Sıradaki Lütfen...
Yazar: Ali ErcivanHollywood, eline geçirdiği malzemeyi sömürüp tüketmeden bırakamıyor. Philip K. Dick'in roman ve öyküleri de aynı muameleden muzdarip. Altın Adam (The Golden Man) adlı öyküsünden uyarlanan Next adlı film, yazarın sunduğu malzemenin nasıl umursamazca aksiyon sineması uğruna çarçur edildiğinin bir başka kanıtı.
İki dakika ilerisine kadar geleceği görme yetisine sahip bir adamı canlandırıyor Nicolas Cage bu filmde. Bu yetisinin onu bir laboratuvar kobayına dönüştüreceğini bilen Cris Johnson adlı bu adam, sırrını kendine saklamayı ve dikkat çekecek ölçüde aşırıya kaçmadan kişisel çıkarı için kullanmayı tercih etmiş. Dolayısıyla Las Vegas kumarhanelerini mesken edinmiş.
Los Angeles'a nükleer saldırı hazırlığındaki bir terörist grubu durdurmaya çalışan hükümet ajanları, yetenekleri sebebiyle takip altındaki Cris'e yaklaşıp kendilerine yardım etmesini sağlamak isteyince bir koşuşturmadır başlıyor. Geleceğinde hayatına gireceğini gördüğü bir kadını bulmaya çalışan Cris, Jessica Biel tarafından canlandırılan bu genç kadını da istemeden olayların içine sokunca, artık Julianne Moore tarafından canlandırılan ajanın işbirliği talebine rıza göstermek zorunda kalıyor.
Gerisi, ufak ölçekli ve zayıf görsel efektlerle bezeli bir aksiyon. Ne öykünün ve Philip K. Dick referansının vaat ettiği zeka mevcut Next'te, ne de televizyon filmi düzeyini aşan bir heyecan. Hatırlarsınız, geçtiğimiz aylarda buna çok benzer bir Tony Scott filmi olan Deja Vu'yu izlemiştik. O film, tüm inandırıcılık problemine rağmen kendi içinde olabildiğince bütünlüklü idi ve bir aksiyon filmi olarak gerçek merak ve heyecan duyguları uyandırabiliyordu. Next, Deja Vu'nun daha az zeki, daha az hareketli, daha da az inandırıcı ve teknik açıdan daha zayıf bir versiyonu adeta.
1994 yılında Bir Zamanlar Savaşçıydılar (Once Were Warriors) adlı çok başarılı bir ilk filmle dikkatleri çektikten sonra, Hollywood'daki ilk vasat denemelerinin ardından bir aksiyon filmi yönetmenine dönüştürülmeye boyun eğen Yeni Zelandalı Lee Tamahori, her geçen filminde biraz daha kimliksiz bir sinema yapar gözüküyor.
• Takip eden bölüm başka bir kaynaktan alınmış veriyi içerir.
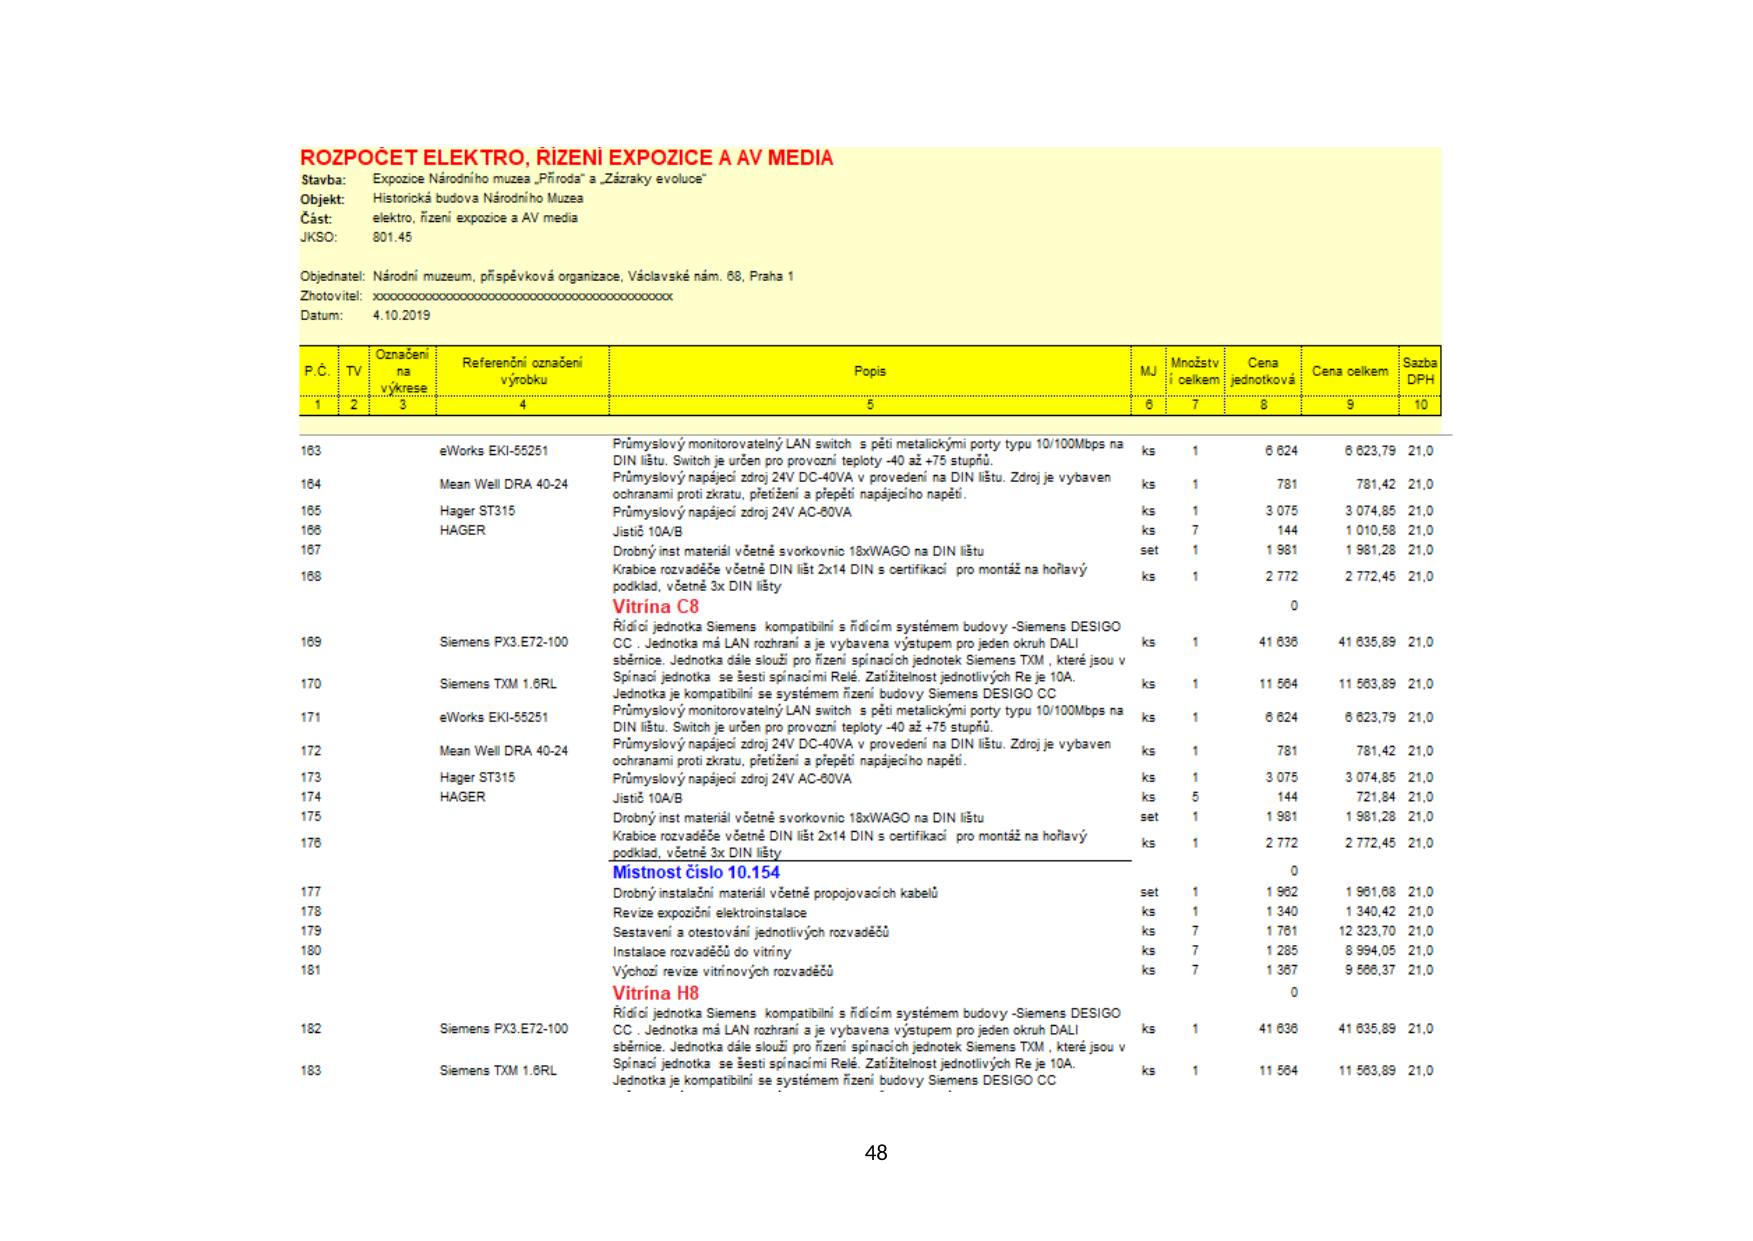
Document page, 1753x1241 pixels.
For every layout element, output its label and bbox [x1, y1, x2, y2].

picture [299, 147, 1453, 1092]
Kendisine çizilen bu yoldan bir noktada kopabilecek mi, bilinmez. Ama Next gibi filmler yapmaya devam ederek bunu başarması zor.
Yıllardır gişesi kalmayan Nicolas Cage'in, bu yılın başındaki beklenmedik Hayalet Sürücü (Ghost Rider) başarısı ardından ihtiyacı olan proje de Next değildi doğrusu. Cage'in yılda dört-beş tane iddiasız ya da başarısız piyasa filminde oynayarak kariyerini nasıl tükettiğini kendisi ve menajeri fark etmiyor mu acaba? Kimyaları hiç tutmamasına rağmen, kendisine Jessica Biel gibi genç bayanlarla romantik ilişkiler yazılıyor olması da, bu yaşından sonra pek eğreti duruyor. Cage'in daha az ve öz projelerde karşımıza çıkmasını umuyoruz. Artık eskisi gibi bir aksiyon yıldızı olabilecek potansiyele sahip değil. Leaving Las Vegas ya da Tersyüz (Adaptation) gibi oyunculuğunu döktürdüğü filmlerde görmeyi tercih ederiz kendisini.
Julianne Moore'a ise pek lafımız yok. Böyle filmlerle parasını kazanıyor ki, onu günümüzün en önemli kadın oyuncularından biri yapan projelerde yer alabilme lüksü olsun. Ufacık bir rolde gözüküp kaybolan Peter Falk (nam-ı diğer Komiser Columbo) içinse içimiz sızladı biraz.
Önümüzdeki haftalarda ardı ardına büyük filmler gelmeye başlayacak sinemalara. Ama o zamana kadar vizyonu böyle dolgu filmleri meşgul ediyor işte. Karşı konulmaz bir aksiyon filmi açlığınız varsa, Next çerez niyetine izlenebilir bir film. Ama daha fazlasını beklemeyin.